____ Data shown

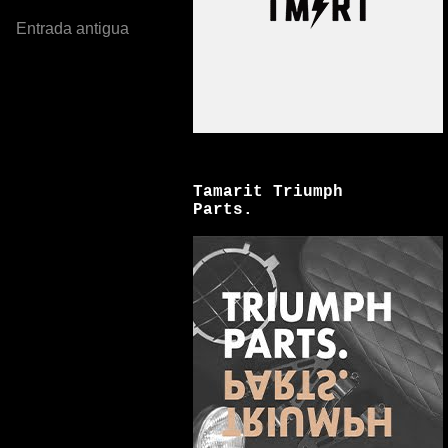
Entrada antigua
Tamarit Triumph
Parts.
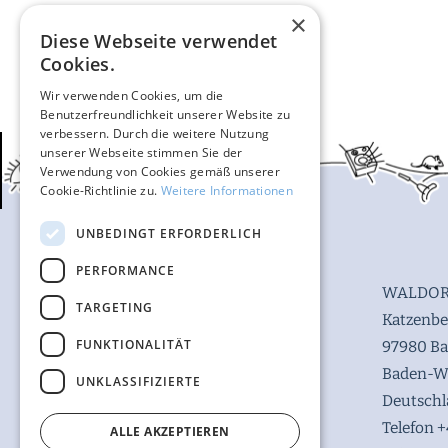
×
Diese Webseite verwendet
Cookies.
Wir verwenden Cookies, um die
Benutzerfreundlichkeit unserer Website zu
verbessern. Durch die weitere Nutzung
unserer Webseite stimmen Sie der
Verwendung von Cookies gemäß unserer
Cookie-Richtlinie zu.
Weitere Informationen
UNBEDINGT ERFORDERLICH
PERFORMANCE
WALDOR
TARGETING
Katzenbe
FUNKTIONALITÄT
97980 B
Baden-W
UNKLASSIFIZIERTE
Deutsch
Telefon +
ALLE AKZEPTIEREN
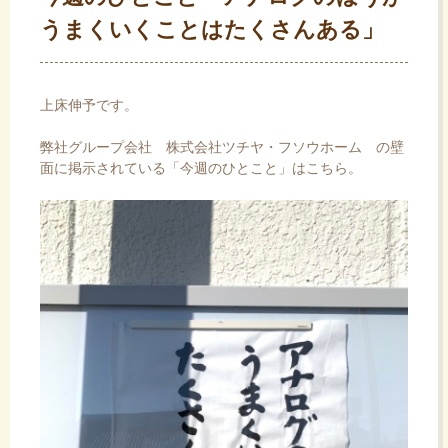
うまくいくことはたくさんある」
上床伸予です。
弊社グループ会社
株式会社ツチヤ・フソウホーム
の壁
面に掲示されている「今週のひとこと」はこちら。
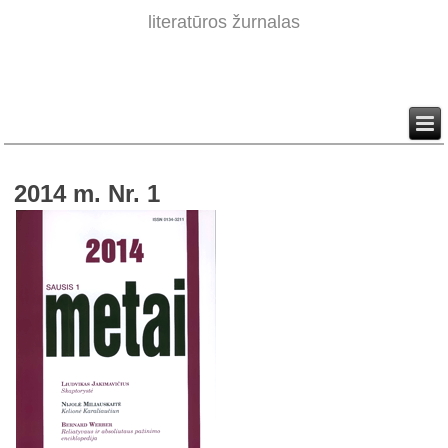
literatūros žurnalas
2014 m. Nr. 1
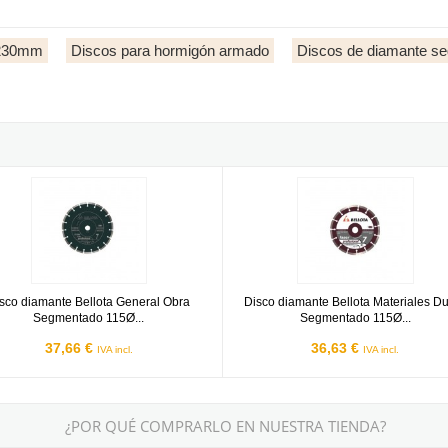
 230mm
Discos para hormigón armado
Discos de diamante s
 y hormigón
diamante Bellota General Obra Segmentado 115Ø Ref.50702-115
Disco diamante Bellota Material
sco diamante Bellota General Obra
Disco diamante Bellota Materiales D
Segmentado 115Ø...
Segmentado 115Ø...
37,66 €
36,63 €
IVA incl.
IVA incl.
¿POR QUÉ COMPRARLO EN NUESTRA TIENDA?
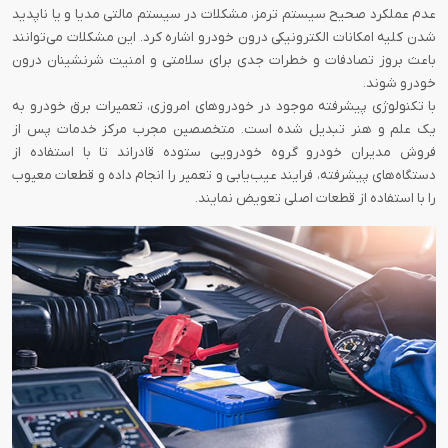
عدم عملکرد صحیح سیستم ترمز، مشکلات در سیستم مالتی مدیا و یا ناپدید
شدن کلیه امکانات الکترونیکی درون خودرو اشاره کرد. این مشکلات می‌توانند
باعث بروز تصادفات و خطرات جدی برای سلامتی و امنیت شرنشینان درون
خودرو شوند.
با تکنولوژی پیشرفته موجود در خودرو‌های امروزی، تعمیرات برق خودرو به
یک علم و هنر تبدیل شده است. متخصصین مجرب مرکز خدمات پس از
فروش مدیران خودرو گروه خودرویی ستوده قادر‌اند تا با استفاده از
دستگاه‌های پیشرفته، فرایند عیب‌یابی و تعمیر را انجام داده و قطعات معیوب
را با استفاده از قطعات اصلی تعویض نمایند.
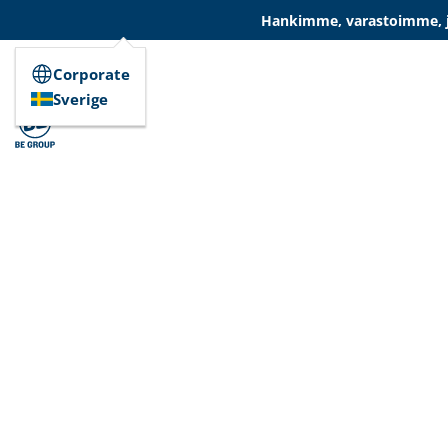
Hankimme, varastoimme, ja
Corporate
Sverige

________

### What you will do
If a line of the data includes the word "درون", it counts; give how many lines do, as a bare number.

### Response box
2